When I had Sophie in 2017, mindful of what happened the first time, I hired help so I could have a 'maternity leave' and realised that I could only thrive as a person, Mum, wife and business with other people's support. Especially as the kids get older and sassier LOL. My second time around was much better, if you were wondering. I preemptively went back onto anti anxiety medication and had an incredible midwife and support system looking out for me. Of course, in true Cookson fashion we did manage to go big, breaking ground on our house extension beginning with Sophie at 4 days old. Chaos, but the good kind. Last year we had the opportunity to buy the business who printed my wedding invitations, and so, we did. It was a huge decision for us, as I was still only doing part time hours. But to grow Be My Guest we have to evolve. I had built an incredible relationship with my printers and didn't want anyone else controlling the quality and timeliness of my invitations, which after all were the physical end result of a lot of hard work. Plus they were based in Mosgiel and if it meant I could stay away from Dunedin I was all in. Haha. My aim with work is to hire people who are better than me in whatever aspect I need help with - so I can focus on what I'm good at. There are now 6 of us on the team, 2 full time and 4 part time, fitting work around their families/studies/life. It is really important to me to be able to give people the flexibility and grace that I so wished for as a new mum. It's also important to me to support local wherever I can. We use NZ made envelopes. NZ made pocketfolds. NZ packaging. NZ companies for our supplies. This means paying a bit more sometimes - that's how it has to be. People need to be paid fair wages for work, and the people making cheap products overseas are not getting fair wages, or safe conditions. We didn't fight for all our health and safety and employment laws just to send all our work to somewhere that doesn't have any regard for them, surely?
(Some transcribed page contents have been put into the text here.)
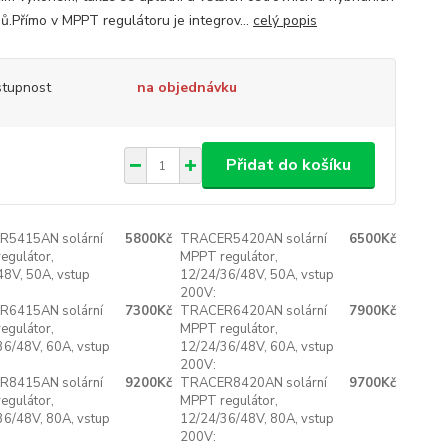
ů.Přímo v MPPT regulátoru je integrov...
celý popis
tupnost
na objednávku
Přidat do košíku
R5415AN solární
5800Kč
TRACER5420AN solární
6500Kč
egulátor,
MPPT regulátor,
48V, 50A, vstup
12/24/36/48V, 50A, vstup
200V:
R6415AN solární
7300Kč
TRACER6420AN solární
7900Kč
egulátor,
MPPT regulátor,
36/48V, 60A, vstup
12/24/36/48V, 60A, vstup
200V:
R8415AN solární
9200Kč
TRACER8420AN solární
9700Kč
egulátor,
MPPT regulátor,
36/48V, 80A, vstup
12/24/36/48V, 80A, vstup
200V:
Do you have any tips for other mums wanting to start their own business?
If I had to give someone advice for starting their own business it would be, consider what's important to you. Build your business to align with your values and beliefs. Live them. If you value NZ made, then yes, you will have to suck it up and spend a bit more sometimes. But you'll feel better. Value yourself. I have seen a lot of people come and go doing similar things to me. They were always so much cheaper. But they burnt out. If you don't price your work appropriately, you can't hire help. You can't wholesale. You paint yourself into a corner. You're better than that. Value yourself. You are worth it. Show up every day. It may seem hard - or impossible. But even if you do one task every day, that's 365 tasks over a year. You can achieve a lot if you just stick to it (there's my stubborn streak showing). In terms of work life balance, and the juggle - I don't have balance. My house is always messier than I'd like. Dealing with kids and working is always going to be hard. But my kids are pretty good at playing independently because they've had to. I try be a good role model: 'this is what hard work looks like', 'this is what sticking to your word means', 'we are all in this together, so can you please put your plate from the floor to the bench before I throw it there because I've tripped over it a dozen times already'. If you're struggling, reflect back on what's important to you, why you're in this in the first place, and what you can offload.
One last piece of advice. You don't have to do it all. In fact I highly recommend you don't, because you'll do a shit job and you'll feel like a shit Mum and that sort of self talk gives you wrinkles. No-one wants wrinkles. And you're a good mum.